** START Input data **
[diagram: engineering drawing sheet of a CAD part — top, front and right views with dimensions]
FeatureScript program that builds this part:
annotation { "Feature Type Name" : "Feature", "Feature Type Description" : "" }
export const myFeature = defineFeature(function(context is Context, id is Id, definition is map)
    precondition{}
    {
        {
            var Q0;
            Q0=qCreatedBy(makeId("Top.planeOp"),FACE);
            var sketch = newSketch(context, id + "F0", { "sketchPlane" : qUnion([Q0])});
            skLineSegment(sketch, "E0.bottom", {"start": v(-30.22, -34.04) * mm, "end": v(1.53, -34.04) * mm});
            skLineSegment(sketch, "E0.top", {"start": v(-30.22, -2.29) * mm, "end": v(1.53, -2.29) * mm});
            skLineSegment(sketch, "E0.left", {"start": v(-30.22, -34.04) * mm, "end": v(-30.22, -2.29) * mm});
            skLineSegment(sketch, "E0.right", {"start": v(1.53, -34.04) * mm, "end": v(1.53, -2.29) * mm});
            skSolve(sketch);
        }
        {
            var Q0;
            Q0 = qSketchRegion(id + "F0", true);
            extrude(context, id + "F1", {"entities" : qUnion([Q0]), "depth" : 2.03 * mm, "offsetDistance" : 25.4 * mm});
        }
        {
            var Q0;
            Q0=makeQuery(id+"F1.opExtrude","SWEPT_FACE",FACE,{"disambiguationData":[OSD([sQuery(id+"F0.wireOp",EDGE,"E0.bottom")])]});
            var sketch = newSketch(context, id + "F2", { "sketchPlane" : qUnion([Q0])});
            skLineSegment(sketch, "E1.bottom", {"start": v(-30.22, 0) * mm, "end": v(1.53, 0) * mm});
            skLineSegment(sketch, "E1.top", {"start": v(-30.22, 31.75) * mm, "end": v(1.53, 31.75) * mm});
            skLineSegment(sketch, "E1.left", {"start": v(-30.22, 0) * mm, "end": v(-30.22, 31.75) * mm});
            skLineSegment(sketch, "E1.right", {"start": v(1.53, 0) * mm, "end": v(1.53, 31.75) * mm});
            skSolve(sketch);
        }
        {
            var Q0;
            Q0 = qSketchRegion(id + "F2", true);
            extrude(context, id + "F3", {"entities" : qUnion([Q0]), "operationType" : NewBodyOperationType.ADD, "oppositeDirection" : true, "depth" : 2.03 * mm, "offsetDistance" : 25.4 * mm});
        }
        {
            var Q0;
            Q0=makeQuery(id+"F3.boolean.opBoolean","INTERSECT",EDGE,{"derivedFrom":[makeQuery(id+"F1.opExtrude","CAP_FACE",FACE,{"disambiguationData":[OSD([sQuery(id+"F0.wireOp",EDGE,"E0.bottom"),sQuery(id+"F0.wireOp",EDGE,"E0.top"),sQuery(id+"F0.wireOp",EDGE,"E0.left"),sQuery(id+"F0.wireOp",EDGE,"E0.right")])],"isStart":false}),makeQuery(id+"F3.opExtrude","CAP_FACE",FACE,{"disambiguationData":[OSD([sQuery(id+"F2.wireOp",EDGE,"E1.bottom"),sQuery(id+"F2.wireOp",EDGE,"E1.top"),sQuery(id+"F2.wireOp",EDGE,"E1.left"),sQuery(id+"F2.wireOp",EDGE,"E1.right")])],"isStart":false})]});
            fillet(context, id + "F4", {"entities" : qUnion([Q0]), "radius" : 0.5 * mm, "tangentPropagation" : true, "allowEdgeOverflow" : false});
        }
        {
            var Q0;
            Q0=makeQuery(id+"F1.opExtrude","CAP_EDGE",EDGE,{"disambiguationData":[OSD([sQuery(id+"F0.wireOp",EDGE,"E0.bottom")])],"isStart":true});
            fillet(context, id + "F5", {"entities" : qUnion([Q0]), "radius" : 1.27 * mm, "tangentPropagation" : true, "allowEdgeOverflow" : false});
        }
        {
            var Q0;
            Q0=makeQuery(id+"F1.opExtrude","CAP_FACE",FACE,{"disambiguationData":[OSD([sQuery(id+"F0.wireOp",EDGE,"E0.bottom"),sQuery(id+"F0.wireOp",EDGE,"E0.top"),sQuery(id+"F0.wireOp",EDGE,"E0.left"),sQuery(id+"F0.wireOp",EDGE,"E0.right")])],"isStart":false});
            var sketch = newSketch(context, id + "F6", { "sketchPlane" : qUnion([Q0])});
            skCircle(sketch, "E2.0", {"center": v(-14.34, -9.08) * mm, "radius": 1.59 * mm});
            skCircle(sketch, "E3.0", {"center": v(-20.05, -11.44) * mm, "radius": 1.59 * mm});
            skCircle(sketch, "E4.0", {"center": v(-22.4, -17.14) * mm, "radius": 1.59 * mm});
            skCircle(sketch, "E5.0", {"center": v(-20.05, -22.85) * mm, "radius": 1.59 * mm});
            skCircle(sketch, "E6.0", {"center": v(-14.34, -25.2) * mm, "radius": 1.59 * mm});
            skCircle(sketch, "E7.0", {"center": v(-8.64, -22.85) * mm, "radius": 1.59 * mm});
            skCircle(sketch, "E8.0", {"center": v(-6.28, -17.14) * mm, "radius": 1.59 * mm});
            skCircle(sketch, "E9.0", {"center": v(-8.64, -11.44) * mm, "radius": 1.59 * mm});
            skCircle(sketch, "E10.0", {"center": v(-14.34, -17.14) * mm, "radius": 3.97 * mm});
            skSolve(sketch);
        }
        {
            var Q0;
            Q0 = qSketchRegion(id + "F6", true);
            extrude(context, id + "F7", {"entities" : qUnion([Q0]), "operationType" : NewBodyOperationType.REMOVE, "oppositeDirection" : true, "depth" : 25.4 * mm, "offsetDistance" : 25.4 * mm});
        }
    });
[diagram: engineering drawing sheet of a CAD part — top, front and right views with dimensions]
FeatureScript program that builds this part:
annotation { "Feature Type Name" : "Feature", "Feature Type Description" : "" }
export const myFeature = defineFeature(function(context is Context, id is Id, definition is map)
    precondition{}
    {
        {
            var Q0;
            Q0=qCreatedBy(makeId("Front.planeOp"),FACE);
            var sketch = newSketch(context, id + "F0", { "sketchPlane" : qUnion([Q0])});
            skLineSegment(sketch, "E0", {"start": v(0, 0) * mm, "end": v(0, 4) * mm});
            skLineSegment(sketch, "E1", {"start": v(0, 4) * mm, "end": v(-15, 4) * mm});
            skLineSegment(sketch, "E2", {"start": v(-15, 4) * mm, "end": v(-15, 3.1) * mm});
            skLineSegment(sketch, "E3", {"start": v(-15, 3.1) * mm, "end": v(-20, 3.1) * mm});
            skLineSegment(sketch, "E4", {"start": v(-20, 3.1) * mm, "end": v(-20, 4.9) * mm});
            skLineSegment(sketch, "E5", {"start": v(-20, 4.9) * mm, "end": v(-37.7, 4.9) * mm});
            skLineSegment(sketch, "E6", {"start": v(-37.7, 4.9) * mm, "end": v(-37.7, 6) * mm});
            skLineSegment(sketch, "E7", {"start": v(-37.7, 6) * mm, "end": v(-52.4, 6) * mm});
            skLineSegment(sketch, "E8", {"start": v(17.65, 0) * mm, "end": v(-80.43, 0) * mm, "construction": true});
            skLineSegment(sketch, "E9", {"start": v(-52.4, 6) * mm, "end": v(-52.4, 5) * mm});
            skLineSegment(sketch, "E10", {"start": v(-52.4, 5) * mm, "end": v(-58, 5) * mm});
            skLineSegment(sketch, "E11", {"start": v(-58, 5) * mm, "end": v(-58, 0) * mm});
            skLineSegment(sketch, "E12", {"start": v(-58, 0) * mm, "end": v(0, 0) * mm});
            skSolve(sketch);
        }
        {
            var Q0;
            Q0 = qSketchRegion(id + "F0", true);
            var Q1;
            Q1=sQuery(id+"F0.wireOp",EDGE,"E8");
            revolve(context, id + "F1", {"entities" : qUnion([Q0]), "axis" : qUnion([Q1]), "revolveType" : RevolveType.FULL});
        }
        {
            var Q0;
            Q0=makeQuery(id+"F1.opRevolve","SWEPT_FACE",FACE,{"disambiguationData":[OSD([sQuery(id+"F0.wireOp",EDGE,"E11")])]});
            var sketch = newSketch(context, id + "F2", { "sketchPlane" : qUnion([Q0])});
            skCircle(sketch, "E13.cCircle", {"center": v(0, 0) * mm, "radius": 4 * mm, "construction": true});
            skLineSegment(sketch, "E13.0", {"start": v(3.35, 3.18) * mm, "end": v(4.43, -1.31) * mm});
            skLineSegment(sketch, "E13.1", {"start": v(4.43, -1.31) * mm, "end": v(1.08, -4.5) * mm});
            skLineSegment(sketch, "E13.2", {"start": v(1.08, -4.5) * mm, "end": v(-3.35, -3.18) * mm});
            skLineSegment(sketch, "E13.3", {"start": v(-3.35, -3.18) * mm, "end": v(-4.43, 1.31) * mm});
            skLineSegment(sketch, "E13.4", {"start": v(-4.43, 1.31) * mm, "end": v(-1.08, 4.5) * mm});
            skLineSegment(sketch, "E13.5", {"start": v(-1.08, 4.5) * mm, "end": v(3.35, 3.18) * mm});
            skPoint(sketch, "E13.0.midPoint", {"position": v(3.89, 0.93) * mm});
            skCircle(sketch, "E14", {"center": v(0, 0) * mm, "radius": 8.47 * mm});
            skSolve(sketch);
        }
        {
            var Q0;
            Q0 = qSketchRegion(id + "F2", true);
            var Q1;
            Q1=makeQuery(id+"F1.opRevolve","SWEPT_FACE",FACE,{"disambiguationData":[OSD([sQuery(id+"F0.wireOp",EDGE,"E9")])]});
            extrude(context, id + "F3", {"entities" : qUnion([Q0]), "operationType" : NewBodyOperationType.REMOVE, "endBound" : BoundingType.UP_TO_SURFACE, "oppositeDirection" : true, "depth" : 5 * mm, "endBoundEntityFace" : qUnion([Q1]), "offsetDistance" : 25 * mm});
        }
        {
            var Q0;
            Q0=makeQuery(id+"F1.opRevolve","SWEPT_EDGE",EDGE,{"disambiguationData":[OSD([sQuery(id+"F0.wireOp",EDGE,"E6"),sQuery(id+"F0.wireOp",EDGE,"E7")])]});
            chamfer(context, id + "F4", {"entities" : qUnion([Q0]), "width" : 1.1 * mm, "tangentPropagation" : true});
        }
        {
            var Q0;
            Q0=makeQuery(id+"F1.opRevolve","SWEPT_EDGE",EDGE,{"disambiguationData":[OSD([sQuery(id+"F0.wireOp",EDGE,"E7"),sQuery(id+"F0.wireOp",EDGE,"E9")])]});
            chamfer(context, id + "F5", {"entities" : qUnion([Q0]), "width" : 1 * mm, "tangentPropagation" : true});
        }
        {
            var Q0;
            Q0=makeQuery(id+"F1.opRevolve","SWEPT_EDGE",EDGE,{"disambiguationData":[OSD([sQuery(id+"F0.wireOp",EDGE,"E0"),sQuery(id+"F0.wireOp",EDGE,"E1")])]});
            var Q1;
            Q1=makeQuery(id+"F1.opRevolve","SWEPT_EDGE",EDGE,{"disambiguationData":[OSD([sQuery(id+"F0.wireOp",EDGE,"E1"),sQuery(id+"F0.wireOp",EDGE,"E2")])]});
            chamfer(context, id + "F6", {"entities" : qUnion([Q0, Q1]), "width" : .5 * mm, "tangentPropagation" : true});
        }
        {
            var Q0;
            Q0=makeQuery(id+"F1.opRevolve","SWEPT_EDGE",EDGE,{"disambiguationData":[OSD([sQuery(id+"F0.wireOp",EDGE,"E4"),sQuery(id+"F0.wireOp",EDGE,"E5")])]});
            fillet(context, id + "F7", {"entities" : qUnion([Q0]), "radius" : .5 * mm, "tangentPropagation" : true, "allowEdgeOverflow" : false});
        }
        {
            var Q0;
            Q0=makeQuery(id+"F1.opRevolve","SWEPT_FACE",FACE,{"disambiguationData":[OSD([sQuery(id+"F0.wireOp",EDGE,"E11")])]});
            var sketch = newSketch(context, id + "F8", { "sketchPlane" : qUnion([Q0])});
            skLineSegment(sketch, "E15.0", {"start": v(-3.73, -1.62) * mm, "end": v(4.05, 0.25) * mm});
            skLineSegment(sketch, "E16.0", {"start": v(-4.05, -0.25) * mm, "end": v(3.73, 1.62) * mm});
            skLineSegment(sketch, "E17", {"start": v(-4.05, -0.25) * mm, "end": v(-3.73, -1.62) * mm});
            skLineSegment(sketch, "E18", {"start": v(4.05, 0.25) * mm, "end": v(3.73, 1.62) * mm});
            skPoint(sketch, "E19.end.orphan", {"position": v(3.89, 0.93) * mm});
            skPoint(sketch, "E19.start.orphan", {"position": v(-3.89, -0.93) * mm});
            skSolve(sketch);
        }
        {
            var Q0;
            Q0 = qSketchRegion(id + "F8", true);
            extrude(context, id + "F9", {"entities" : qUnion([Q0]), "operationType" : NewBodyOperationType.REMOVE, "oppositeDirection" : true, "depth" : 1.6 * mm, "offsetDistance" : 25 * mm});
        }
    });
** END Input data **
Please pick out each line above that contains the word "position".

Output>
            skPoint(sketch, "E13.0.midPoint", {"position": v(3.89, 0.93) * mm});
            skPoint(sketch, "E19.end.orphan", {"position": v(3.89, 0.93) * mm});
            skPoint(sketch, "E19.start.orphan", {"position": v(-3.89, -0.93) * mm});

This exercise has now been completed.